The 2022 data of Ministry of Religious Affairs found 96.09% of the population as adherents to Islam and 2,22% as Christian. The remainder includes Hindus (1.4%), Buddhists (0.27%), and "other", including traditional beliefs (0.02%).

==Transport==
===Land===
In the province of Lampung, the Bakauheni–Terbanggi Besar Toll Road spans from Bakauheni in South Lampung to Terbanggi Besar in Central Lampung along 140.9 km and was completed in March 2019. Terbanggi Besar–Pematang Panggang Toll Road was constructed as part of the Trans-Sumatra toll road. Most of the roads in Lampung Province are made of asphalt.

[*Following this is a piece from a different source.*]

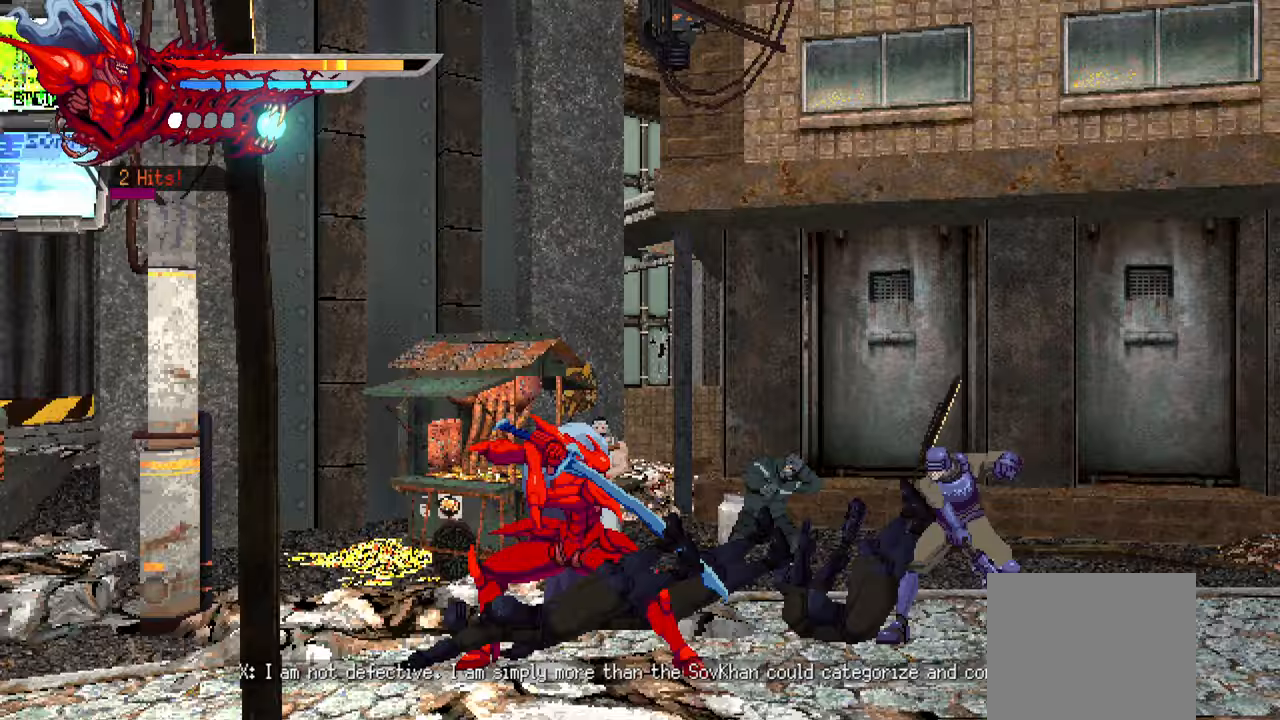
{"buttons": ["DPAD_RIGHT"], "left_stick": "center", "right_stick": "center", "events": [[83, "SQUARE", "down"], [167, "SQUARE", "up"], [283, "TRIANGLE", "down"], [367, "TRIANGLE", "up"]]}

Lampung has a bus terminal at Terminal Rajabasa, as well as the Talbot terminal in Bandar Lampung. Lampung Province has a railway line between Bandar Lampung–Palembang, which is part of a railway network in South Sumatra operated by Kereta Api Indonesia.

===Sea===
In the province, there are several ports. The Port of Panjang is an import-export harbor. About 92 km south of Bandar Lampung, lies the port city of Bakauheni at the southern tip of Sumatra. Located at the southern end of the Trans-Sumatra Highway, the Bakauheni port connects Sumatra to the Port of Merak in Java via sea transportation.

===Air===
Radin Inten II International Airport is the only airport in the province.

== Education ==

Schools in Lampung consist of kindergartens, elementary schools, middle schools, and high schools/vocational schools, as well as universities, both state and private. Established in 1965, University of Lampung is based in Bandar Lampung.